GIVEN PROBLEM
Render every line of the listing below as a numbered list, skipping blank lines and leaving out the pictures.

=======

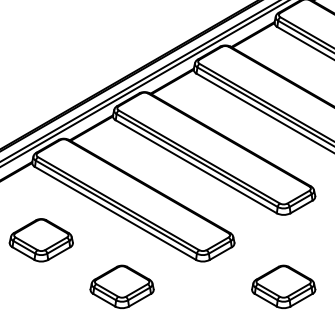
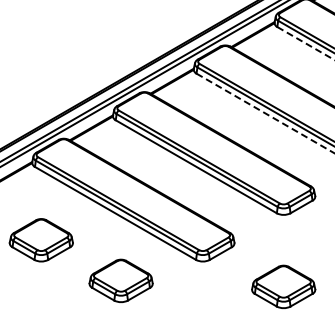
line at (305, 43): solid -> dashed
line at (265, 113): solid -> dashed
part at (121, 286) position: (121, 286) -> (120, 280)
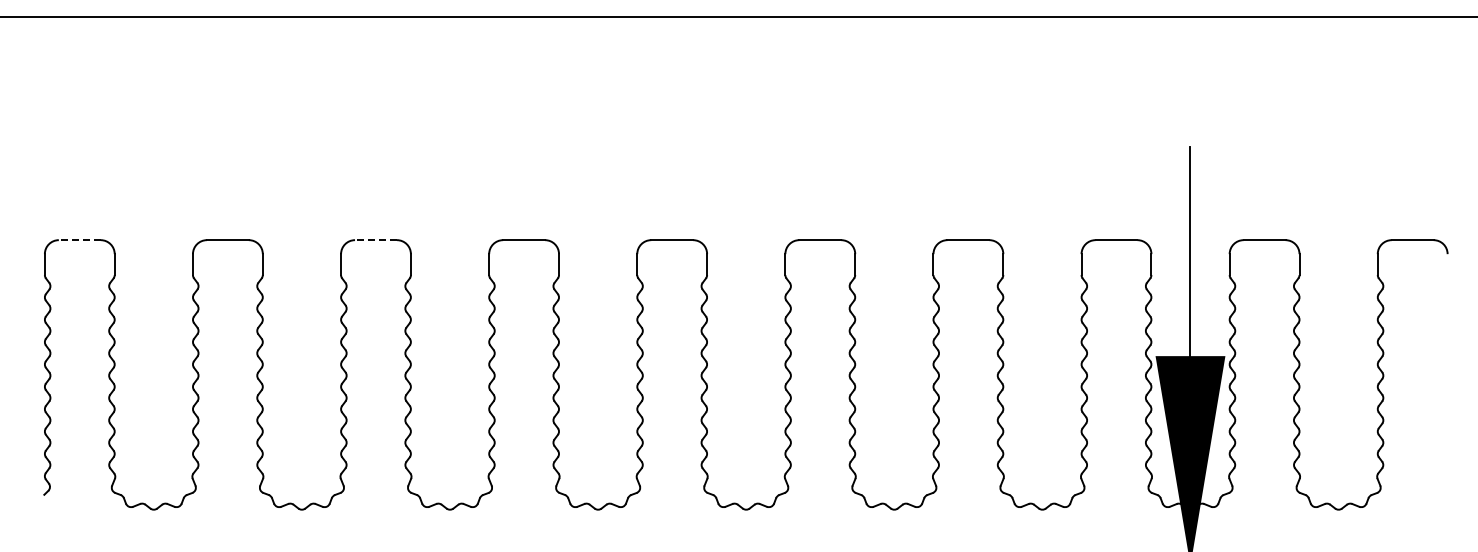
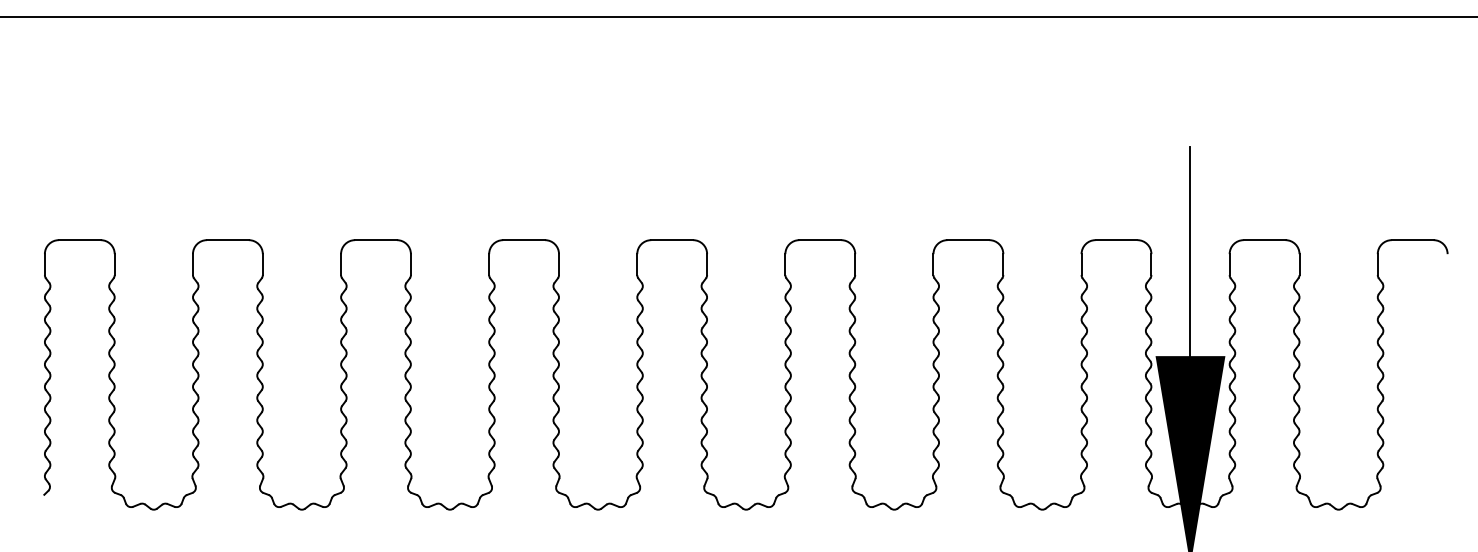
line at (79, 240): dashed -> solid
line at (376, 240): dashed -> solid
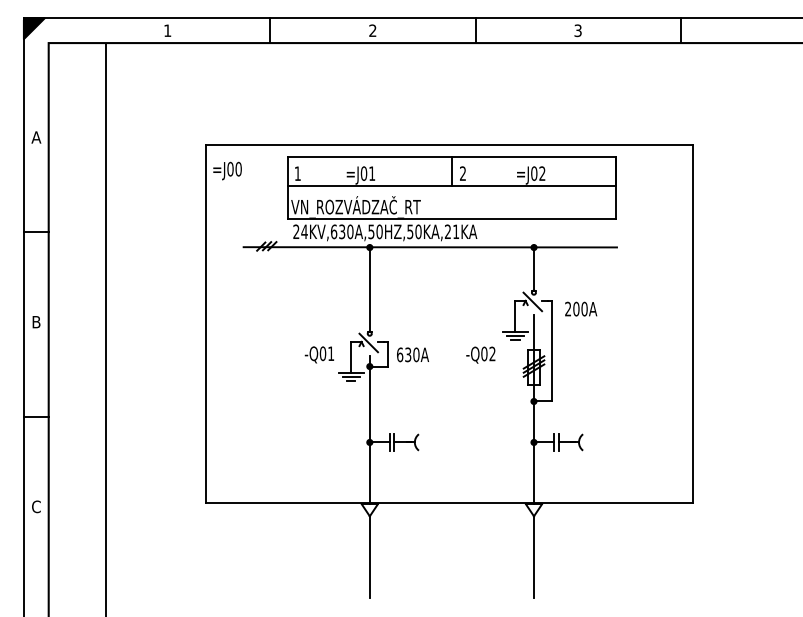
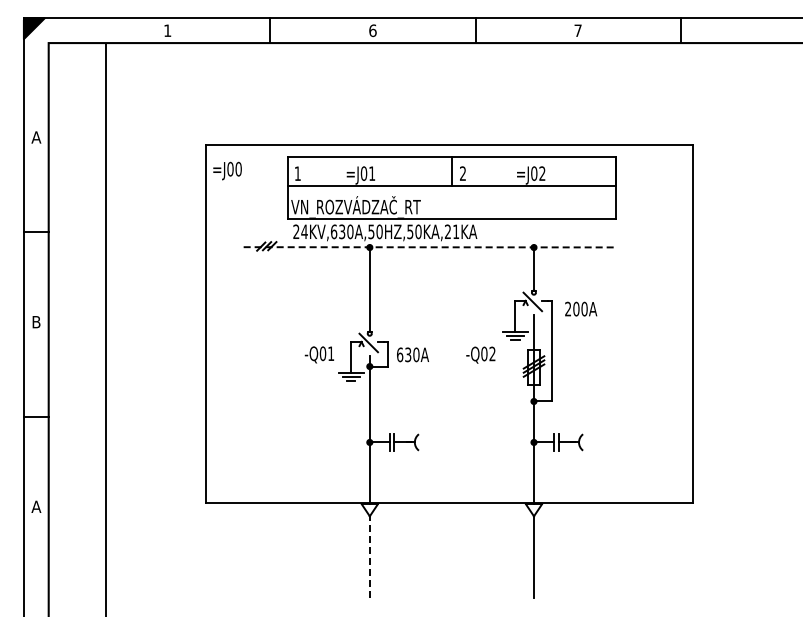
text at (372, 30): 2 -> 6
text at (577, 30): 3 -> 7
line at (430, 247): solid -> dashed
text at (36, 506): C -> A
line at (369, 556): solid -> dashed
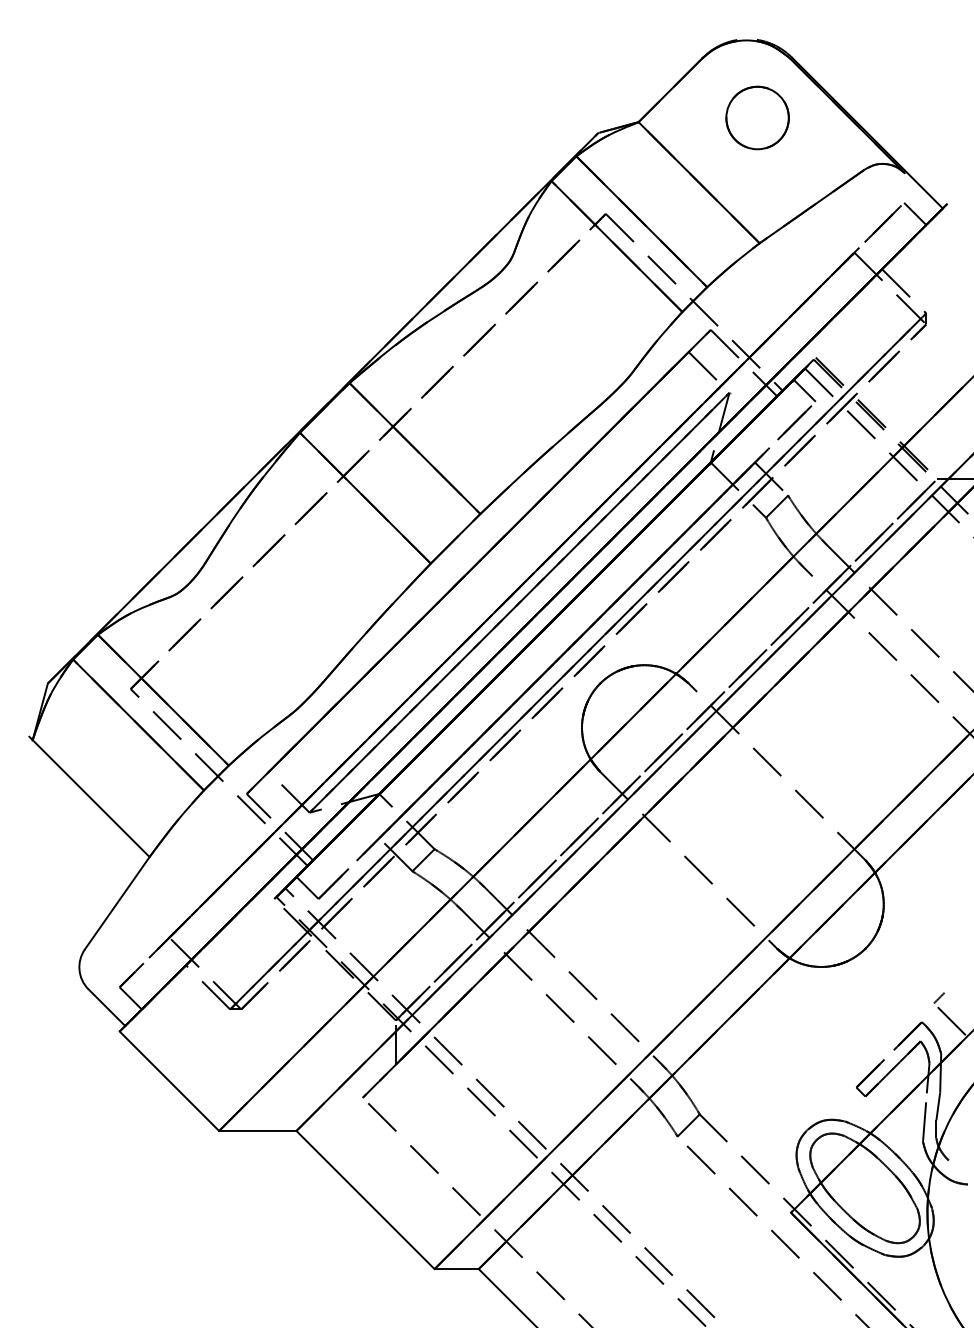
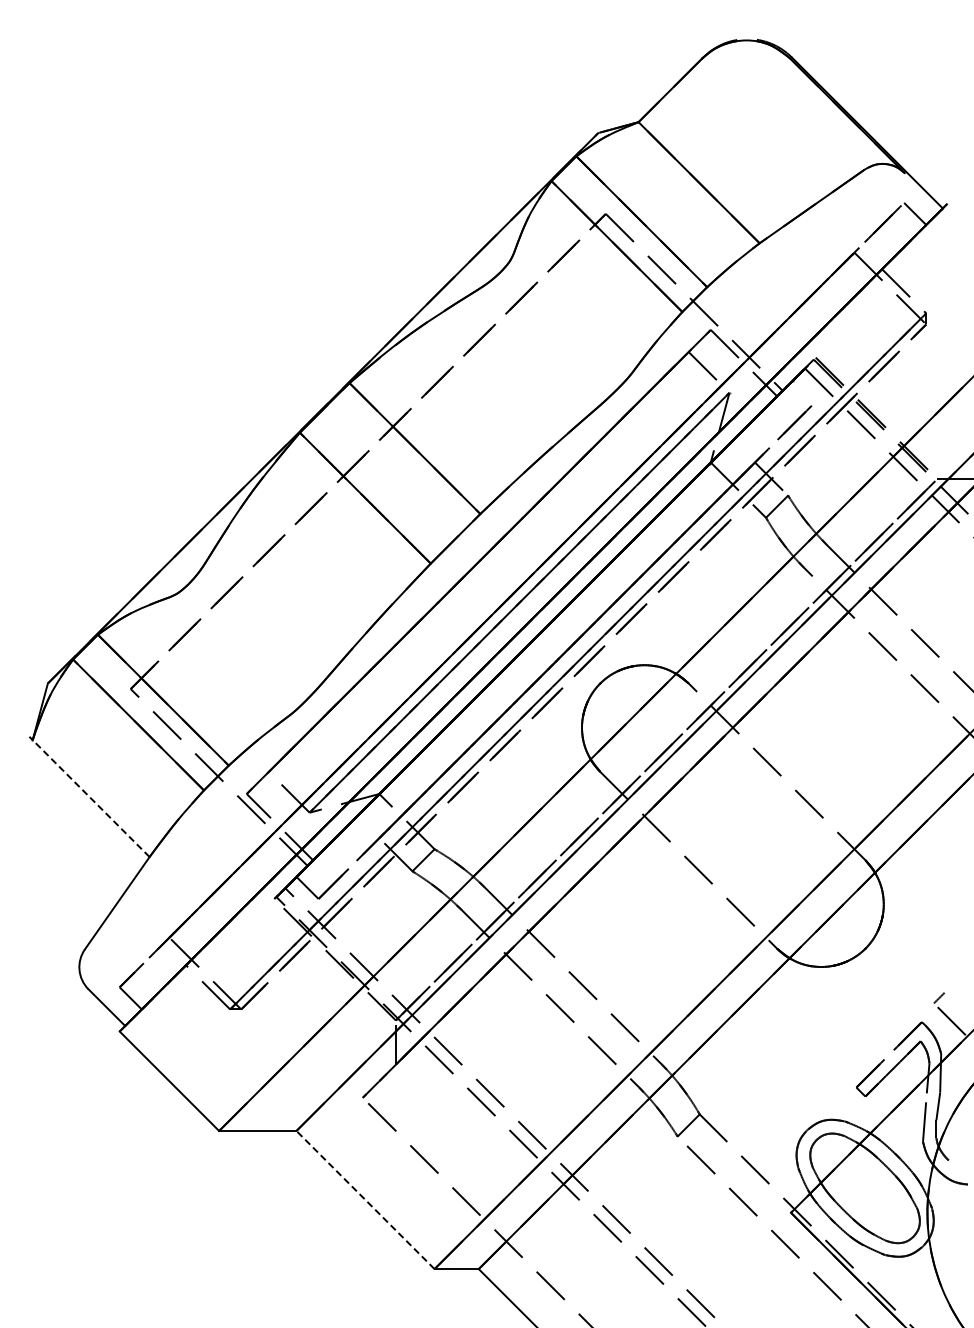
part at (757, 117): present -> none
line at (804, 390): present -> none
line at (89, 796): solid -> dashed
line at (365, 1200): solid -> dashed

=======

WRITTEN ANSWER
1. line at (305, 43): solid -> dashed
2. line at (265, 113): solid -> dashed
3. part at (121, 286) position: (121, 286) -> (120, 280)
4. line at (79, 240): dashed -> solid
5. line at (376, 240): dashed -> solid
6. text at (372, 30): 2 -> 6
7. text at (577, 30): 3 -> 7
8. line at (430, 247): solid -> dashed
9. text at (36, 506): C -> A
10. line at (369, 556): solid -> dashed
11. part at (757, 117): present -> none
12. line at (804, 390): present -> none
13. line at (89, 796): solid -> dashed
14. line at (365, 1200): solid -> dashed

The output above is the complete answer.